Le Nivernais restera pour cent ans aux mains des comtes de
Flandre, dont la dernière héritière épousera Philippe le Hardi, duc
de Bourgogne en 1369 en lui apportant donc ce comté. La
Guerre de Cents ans va infléchir la vie de Lacour car le Nivernais sera
ravagé par les "Grandes Compagnies" qui y sévissent
après la défaite de Poitiers en 1356.
C'est
aussi le moment où nous avons la première trace d'un seigneur de cette
terre. En 1367, Jean de Sainte Croix fait aveu et dénombrement
de Lacour à la Chambre des Comptes de Nevers. Il est nécessaire à ce
niveau de préciser dans quel environnement politique de situe cette démarche
administrative qui pourrait sembler de pure routine. Après
la défaite de Poitiers en 1356 et durant les quatre années suivantes,
le pays qui s'étend de la Bretagne à la Bourgogne est livré aux
troupes du roi d'Angleterre et du roi de France, organisées en Compagnies
. Il n'y pas de grandes batailles, mais les anglais assiègent, souvent
victorieusement, les places-fortes et les villes fortifiées qu'elles
trouvent sur leur passage et ravagent le plat pays. C'est
à cette occasion qu'émerge le nom d'un personnage qui va jouer un rôle
dans l'histoire de Lacour, celui d'Arnaud de Cervole , dit "L'Archiprêtre",
qui, pour l'heure, combat au service du roi de France. Les"Grandes
Chroniques de France"[7]indiquent
:"Audit mois d'octobre [1358], Robin Canole [Robert Knolles, un
chef de Compagnie anglais fameux], capitaine de plusieurs forteresses
anglaises, en Bretagne et en Normandie, chevaucha en Orléanais et prit
Chastelneuf-sur-Loire, et tantost après Chastillon sur Loire : et après,
chevaucha plus haut, allant en Aucerrois et en la Puysaie, et prit une
forteresse appelée Malicorne; mais les gens du pays s'assemblèrent et
allèrent devant ladite forteresse. Et un chevalier appelé messire
Arnault de Cervole, surnommé l'Archeprestre, qui venait au mandement
dudit régent
, accompagné de grand nombre d'hommes d'armes, se
mit avec lesdites gens du pays devant ladite forteresse de Malicorne.

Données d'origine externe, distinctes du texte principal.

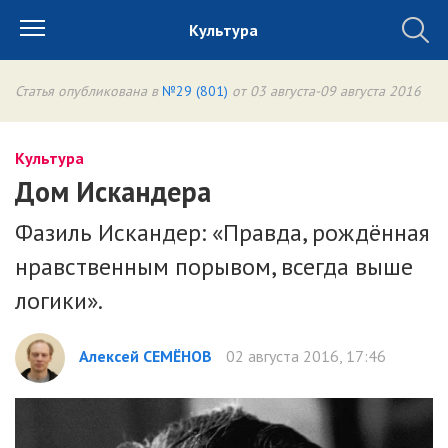
Культура
Статья опубликована в
№29 (801)
от 03 августа-09 августа 2016
Культура
Дом Искандера
Фазиль Искандер: «Правда, рождённая
нравственным порывом, всегда выше
логики».
Алексей СЕМЁНОВ
02 августа 2016, 17:46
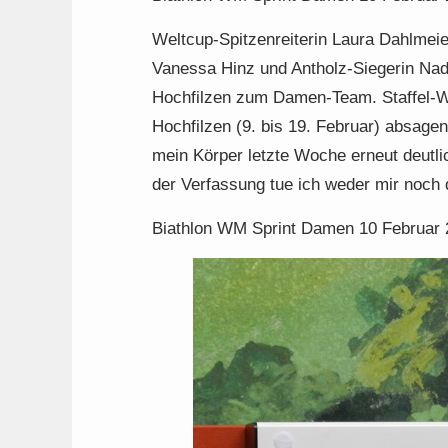
Weltcup-Spitzenreiterin Laura Dahlmei
Vanessa Hinz und Antholz-Siegerin Nadi
Hochfilzen zum Damen-Team. Staffel-W
Hochfilzen (9. bis 19. Februar) absagen
mein Körper letzte Woche erneut deutli
der Verfassung tue ich weder mir noch 
Biathlon WM Sprint Damen 10 Februar 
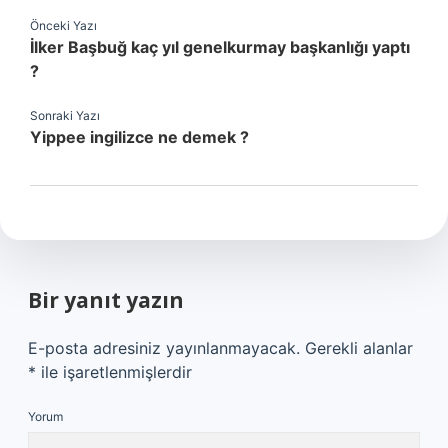
Önceki Yazı
İlker Başbuğ kaç yıl genelkurmay başkanlığı yaptı
?
Sonraki Yazı
Yippee ingilizce ne demek ?
Bir yanıt yazın
E-posta adresiniz yayınlanmayacak.
Gerekli alanlar
*
ile işaretlenmişlerdir
Yorum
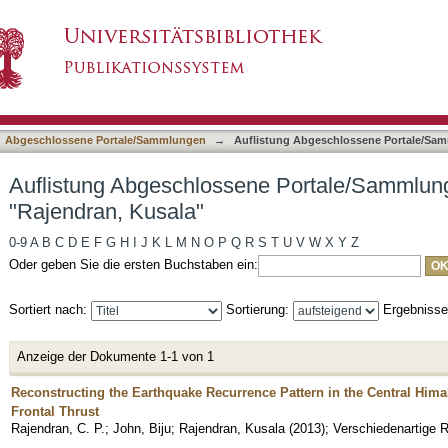
e Portale/Sammlungen nach Autor "Rajendran,
asiert)
Abgeschlossene Portale/Sammlungen
→
Auflistung Abgeschlossene Portale/Sa
Auflistung Abgeschlossene Portale/Sammlun
"Rajendran, Kusala"
0-9
A
B
C
D
E
F
G
H
I
J
K
L
M
N
O
P
Q
R
S
T
U
V
W
X
Y
Z
Oder geben Sie die ersten Buchstaben ein:
Sortiert nach:
Sortierung:
Ergebniss
Anzeige der Dokumente 1-1 von 1
Reconstructing the Earthquake Recurrence Pattern in the Central Him
Frontal Thrust
Rajendran, C. P.
;
John, Biju
;
Rajendran, Kusala
(
2013
)
;
Verschiedenartige R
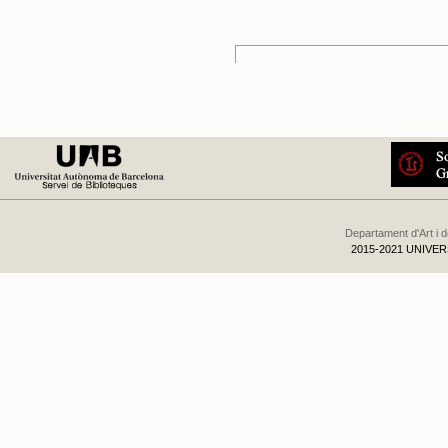
Departament d'Art i 
2015-2021 UNIVE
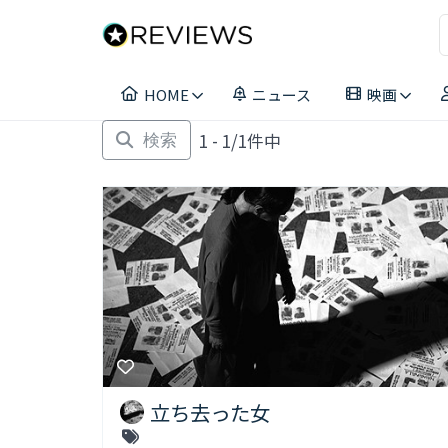
コ
ン
テ
ン
HOME
ニュース
映画
ツ
へ
1 - 1/1件中
ス
検索
キ
ッ
プ
立ち去った女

Mais ils s'en repartirent honteusement sans prendre ladite
forteresse." Le
régent est le futur Charles V, dont le père, Jean le Bon, est
prisonnier des Anglais depuis 1356. L'"Archiprêtre",
Arnaud de Cervole est en charge des forces du régent à cette époque.
Il est reparti sans gloire après avoir tenté sans succès de déloger
les Anglais de cette forteresse. [8]
Robert Knolles et ses troupes vont prendre Régennes, puis Auxerre en
mars 1359, mettant toute la population à rançon.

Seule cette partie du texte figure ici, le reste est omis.